◆ Work to complete
Duplicate the stretch of the material from its start through the line containing "os financiados desde Europa.", including both ends.

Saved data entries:
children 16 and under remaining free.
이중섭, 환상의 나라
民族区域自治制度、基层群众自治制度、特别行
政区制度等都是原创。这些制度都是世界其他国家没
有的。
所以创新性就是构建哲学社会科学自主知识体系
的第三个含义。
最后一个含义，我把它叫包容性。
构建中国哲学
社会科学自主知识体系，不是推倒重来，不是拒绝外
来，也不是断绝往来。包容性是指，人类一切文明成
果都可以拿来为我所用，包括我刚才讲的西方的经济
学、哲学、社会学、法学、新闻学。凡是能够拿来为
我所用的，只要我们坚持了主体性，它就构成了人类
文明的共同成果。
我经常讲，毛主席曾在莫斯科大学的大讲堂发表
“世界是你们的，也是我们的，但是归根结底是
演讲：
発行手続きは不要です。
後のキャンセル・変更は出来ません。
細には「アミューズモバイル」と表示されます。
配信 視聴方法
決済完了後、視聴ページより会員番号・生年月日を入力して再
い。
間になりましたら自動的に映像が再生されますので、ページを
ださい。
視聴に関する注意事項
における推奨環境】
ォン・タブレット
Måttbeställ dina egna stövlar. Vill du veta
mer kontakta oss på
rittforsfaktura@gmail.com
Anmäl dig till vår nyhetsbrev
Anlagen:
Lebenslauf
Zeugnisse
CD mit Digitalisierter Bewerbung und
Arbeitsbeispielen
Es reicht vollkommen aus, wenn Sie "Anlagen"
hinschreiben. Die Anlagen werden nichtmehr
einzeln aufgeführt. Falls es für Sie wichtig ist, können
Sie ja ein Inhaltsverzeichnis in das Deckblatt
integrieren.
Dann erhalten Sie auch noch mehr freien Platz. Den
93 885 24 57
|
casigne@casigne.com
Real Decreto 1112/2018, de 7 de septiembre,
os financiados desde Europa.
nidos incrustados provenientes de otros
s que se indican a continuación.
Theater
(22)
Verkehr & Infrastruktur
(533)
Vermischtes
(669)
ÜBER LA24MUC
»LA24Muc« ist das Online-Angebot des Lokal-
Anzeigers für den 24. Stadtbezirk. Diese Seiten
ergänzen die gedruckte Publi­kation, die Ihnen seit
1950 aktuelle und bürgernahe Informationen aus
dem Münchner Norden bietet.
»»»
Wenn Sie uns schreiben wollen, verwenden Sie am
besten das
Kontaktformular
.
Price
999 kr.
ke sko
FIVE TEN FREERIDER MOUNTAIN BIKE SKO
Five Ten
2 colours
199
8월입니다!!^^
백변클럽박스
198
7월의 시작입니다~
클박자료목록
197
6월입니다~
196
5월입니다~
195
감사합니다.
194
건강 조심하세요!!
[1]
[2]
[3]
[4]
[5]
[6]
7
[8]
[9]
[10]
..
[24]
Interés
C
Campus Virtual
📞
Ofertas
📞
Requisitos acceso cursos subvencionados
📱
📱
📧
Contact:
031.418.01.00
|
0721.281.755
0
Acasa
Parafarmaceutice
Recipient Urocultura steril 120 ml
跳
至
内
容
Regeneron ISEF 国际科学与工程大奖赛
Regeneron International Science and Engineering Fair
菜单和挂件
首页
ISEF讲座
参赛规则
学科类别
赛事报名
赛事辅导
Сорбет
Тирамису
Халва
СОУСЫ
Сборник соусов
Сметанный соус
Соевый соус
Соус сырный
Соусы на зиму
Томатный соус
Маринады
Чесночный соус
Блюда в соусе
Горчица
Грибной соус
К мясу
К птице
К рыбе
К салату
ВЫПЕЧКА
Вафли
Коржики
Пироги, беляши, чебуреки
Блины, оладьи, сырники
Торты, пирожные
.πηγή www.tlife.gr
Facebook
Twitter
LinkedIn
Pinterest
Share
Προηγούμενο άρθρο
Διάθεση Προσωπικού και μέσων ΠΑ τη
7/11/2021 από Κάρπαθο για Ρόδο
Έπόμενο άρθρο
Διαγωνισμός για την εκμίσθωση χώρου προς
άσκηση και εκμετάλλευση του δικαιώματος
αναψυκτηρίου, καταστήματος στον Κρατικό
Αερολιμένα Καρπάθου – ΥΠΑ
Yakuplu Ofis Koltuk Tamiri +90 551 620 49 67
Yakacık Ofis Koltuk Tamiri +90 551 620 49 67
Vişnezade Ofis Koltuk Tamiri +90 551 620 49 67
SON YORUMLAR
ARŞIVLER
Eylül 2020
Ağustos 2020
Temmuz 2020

◆ Reply
children 16 and under remaining free.
이중섭, 환상의 나라
民族区域自治制度、基层群众自治制度、特别行
政区制度等都是原创。这些制度都是世界其他国家没
有的。
所以创新性就是构建哲学社会科学自主知识体系
的第三个含义。
最后一个含义，我把它叫包容性。
构建中国哲学
社会科学自主知识体系，不是推倒重来，不是拒绝外
来，也不是断绝往来。包容性是指，人类一切文明成
果都可以拿来为我所用，包括我刚才讲的西方的经济
学、哲学、社会学、法学、新闻学。凡是能够拿来为
我所用的，只要我们坚持了主体性，它就构成了人类
文明的共同成果。
我经常讲，毛主席曾在莫斯科大学的大讲堂发表
“世界是你们的，也是我们的，但是归根结底是
演讲：
発行手続きは不要です。
後のキャンセル・変更は出来ません。
細には「アミューズモバイル」と表示されます。
配信 視聴方法
決済完了後、視聴ページより会員番号・生年月日を入力して再
い。
間になりましたら自動的に映像が再生されますので、ページを
ださい。
視聴に関する注意事項
における推奨環境】
ォン・タブレット
Måttbeställ dina egna stövlar. Vill du veta
mer kontakta oss på
rittforsfaktura@gmail.com
Anmäl dig till vår nyhetsbrev
Anlagen:
Lebenslauf
Zeugnisse
CD mit Digitalisierter Bewerbung und
Arbeitsbeispielen
Es reicht vollkommen aus, wenn Sie "Anlagen"
hinschreiben. Die Anlagen werden nichtmehr
einzeln aufgeführt. Falls es für Sie wichtig ist, können
Sie ja ein Inhaltsverzeichnis in das Deckblatt
integrieren.
Dann erhalten Sie auch noch mehr freien Platz. Den
93 885 24 57
|
casigne@casigne.com
Real Decreto 1112/2018, de 7 de septiembre,
os financiados desde Europa.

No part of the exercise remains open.